Tamil Nadu Chief Minister MK Stalin on Wednesday intensified his criticism of the Union government after Tamil Nadu’s Metro Rail proposals for Madurai and Coimbatore were not approved. The Chief Minister posted a detailed social media post on X, along with an illustration with the caption “Same Policy: Two Rule Books”. He argued that Metro approvals are being granted to smaller cities in BJP-ruled states, whereas opposition-governed states like Tamil Nadu face rejections. The image contrasted a green “approved’’ signal for BJP-ruled states against a red “rejected” signal for states governed by opposition parties.
'கோயில் நகர்' மதுரைக்கும், 'தென்னிந்திய மான்செஸ்டர்' கோவைக்கும் "NO METRO" என நிராகரித்துள்ளது ஒன்றிய பா.ஜ.க. அரசு!
அனைவருக்கும் பொதுவானதாகச் செயல்படுவதுதான் அரசுக்கான இலக்கணம். அதற்கு மாறாக, பா.ஜ.க.வைத் தமிழ்நாட்டு மக்கள் நிராகரிப்பதற்காக இப்படி பழிவாங்குவது கீழ்மையான போக்கு.… pic.twitter.com/PEoQKCBMRY
— M.K.Stalin – தமிழ்நாட்டை தலைகுனிய விடமாட்டேன் (@mkstalin) November 19, 2025
Stalin alleges revenge politics
In his post, Stalin stated that the Union BJP government had rejected Metro Rail for the “Temple City” of Madurai and the “Manchester of South India”, Coimbatore, on what he termed as “flimsy grounds.” He argued that a government must function impartially and holding back major infrastructure projects because of the state’s political choice would amount to revenge politics. He also recalled earlier attempts to delay the Chennai Metro. He further added that the state had successfully pushed that project forward. It would adopt the same determination to secure Metro systems for Madurai and Coimbatore.
State-Centre disagreement
As per a report by the Indian Express, the Union Housing and Urban Affairs Ministry returned the Detailed Projects Report (DPRs) for both cities earlier this month, citing provisions of the Metro Rail Policy 2017. The policy requires an urban population of 20 lakh or more, as per the 2011 Census.
Coimbatore had 15.84 lakh people in 2011, and the Madurai population was below 15 lakh, placing both cities below the required numbers. The Centre also raised questions on the ridership projections in the DPRs. Objections were also raised on Coimbatore’s estimate of 5.9 lakh daily passengers, which was higher than the projected ridership of Chennai Metro in 2025.

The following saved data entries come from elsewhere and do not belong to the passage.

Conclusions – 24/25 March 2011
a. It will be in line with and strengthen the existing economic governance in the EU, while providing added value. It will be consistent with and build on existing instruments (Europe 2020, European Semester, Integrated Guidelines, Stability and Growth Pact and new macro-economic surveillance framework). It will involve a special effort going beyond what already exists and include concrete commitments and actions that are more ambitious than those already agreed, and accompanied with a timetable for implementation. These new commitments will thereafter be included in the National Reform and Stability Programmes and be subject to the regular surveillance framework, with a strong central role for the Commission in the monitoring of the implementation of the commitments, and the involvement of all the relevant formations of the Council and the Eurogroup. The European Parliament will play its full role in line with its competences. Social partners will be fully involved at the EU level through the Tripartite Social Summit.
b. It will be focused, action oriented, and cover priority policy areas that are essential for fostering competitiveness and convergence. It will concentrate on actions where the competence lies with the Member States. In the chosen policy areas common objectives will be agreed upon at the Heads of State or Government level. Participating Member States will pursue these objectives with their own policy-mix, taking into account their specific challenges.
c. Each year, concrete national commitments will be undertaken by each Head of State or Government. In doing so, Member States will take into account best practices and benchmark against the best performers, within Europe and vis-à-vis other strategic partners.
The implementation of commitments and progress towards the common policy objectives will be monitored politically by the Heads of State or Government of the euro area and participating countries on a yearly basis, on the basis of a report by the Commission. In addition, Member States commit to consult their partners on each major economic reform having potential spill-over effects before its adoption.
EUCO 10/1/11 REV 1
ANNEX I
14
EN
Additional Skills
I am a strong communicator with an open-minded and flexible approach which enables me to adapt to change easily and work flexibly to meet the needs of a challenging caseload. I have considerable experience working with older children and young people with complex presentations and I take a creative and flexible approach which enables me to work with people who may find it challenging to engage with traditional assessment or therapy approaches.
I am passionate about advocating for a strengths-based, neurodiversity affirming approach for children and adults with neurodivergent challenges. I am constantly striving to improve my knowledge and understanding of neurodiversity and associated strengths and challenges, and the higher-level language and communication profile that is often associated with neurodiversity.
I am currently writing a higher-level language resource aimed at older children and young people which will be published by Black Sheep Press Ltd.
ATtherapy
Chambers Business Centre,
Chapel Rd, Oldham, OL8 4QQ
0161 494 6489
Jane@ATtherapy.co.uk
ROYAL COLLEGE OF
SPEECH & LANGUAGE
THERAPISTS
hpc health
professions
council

Stalin also blamed the Centre for applying this policy inconsistently, highlighting that cities like Agra, Bhopal and Patna, all in BJP-ruled states, got the approval despite similar population levels. As per a PTI report, Tamil Nadu had submitted DPRs, a Comprehensive Mobility Plan and an Alternative Analysis Report between February and December 2024. The state plans to revise and resubmit these once the pending Census process gets started.
Stalin concluded his post by asserting that Tamil Nadu “will fight and will win” and said that both cities deserve modern mass transit systems that are crucial for their future growth.